XFS: Abysmal write performance because of excessive seeking (allocation groups to blame?)
Stan Hoeppner
stan at hardwarefreak.com
Mon Apr 9 18:38:04 CDT 2012
On 4/9/2012 6:02 AM, Stefan Ring wrote:
>> Not at all. You can achieve this performance with the 6 300GB spindles
>> you currently have, as Christoph and I both mentioned. You simply lose
>> one spindle of capacity, 300GB, vs your current RAID6 setup. Make 3
>> RAID1 pairs in the p400 and concatenate them. If the p400 can't do this
>> concat the mirror pair devices with md --linear. Format the resulting
>> Linux block device with the following and mount with inode64.
>>
>> $ mkfs.xfs -d agcount=3 /dev/[device]
>>
>> That will give you 1 AG per spindle, 3 horizontal AGs total instead of 4
>> vertical AGs as you get with default striping setup. This is optimal
>> for your high IOPS workload as it eliminates all 'extraneous' seeks
>> yielding a per disk access pattern nearly identical to EXT4. And it
>> will almost certainly outrun EXT4 on your RAID6 due mostly to the
>> eliminated seeks, but also to elimination of parity calculations.

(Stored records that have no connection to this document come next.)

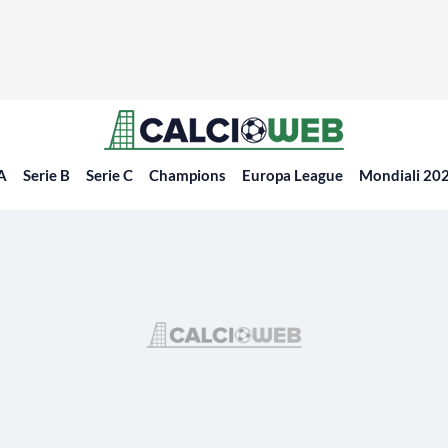
 A
Serie B
Serie C
Champions
Europa League
Mondiali 20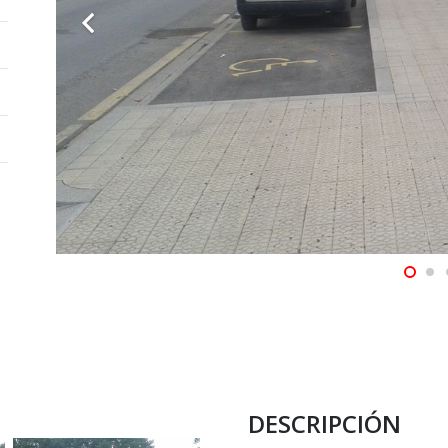
DESCRIPCIÓN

>> You've wiped the array a few times in your testing already right, so one
>> or two more test setups should be no sweat. Give it a go. The results
>> will be pleasantly surprising.
>
> Well I had to move around quite a bit of data, but for the sake of
> completeness, I had to give it a try.
>
> With a nice and tidy fresh XFS file system, performance is indeed
> impressive – about 16 sec for the same task that would take 2 min 25
> before. So that’s about 150 MB/sec, which is not great, but for many
> tiny files it would perhaps be a bit unreasonable to expect more. A
150MB/s isn't correct. Should be closer to 450MB/s. This makes it
appear that you're writing all these files to a single directory. If
you're writing them fairly evenly to 3 directories or a multiple of 3,
you should see close to 450MB/s, if using mdraid linear over 3 P400
RAID1 pairs. If this is what you're doing then something seems wrong
somewhere. Try unpacking a kernel tarball. Lots of subdirectories to
exercise all 3 AGs thus all 3 spindles.
> simple copy of the tar onto the XFS file system yields the same linear
> performance, the same as with ext4, btw. So 150 MB/sec seems to be the
> best these disks can do, meaning that theoretically, with 3 AGs, it
> should be able to reach 450 MB/sec under optimal conditions.
The optimal condition, again, requires writing 3 of this file to 3
directories to hit ~450MB/s, which you should get close to if using
mdraid linear over RAID1 pairs. XFS is a filesystem after all, so it's
parallelism must come from manipulating usage of filesystem structures.
I thought I explained all of this previously when I introduced the "XFS
concat" into this thread.
> I will still do a test with the free space fragmentation priming on
> the concatenated AG=3 volume, because it seems to be rather slow as
> well.
> But then I guess I’m back to ext4 land. XFS just doesn’t offer enough
> benefits in this case to justify the hassle.
If you were writing to only one directory I can understand this
sentiment. Again, if you were writing 3 directories fairly evenly, with
the md concat, then your sentiment here should be quite different.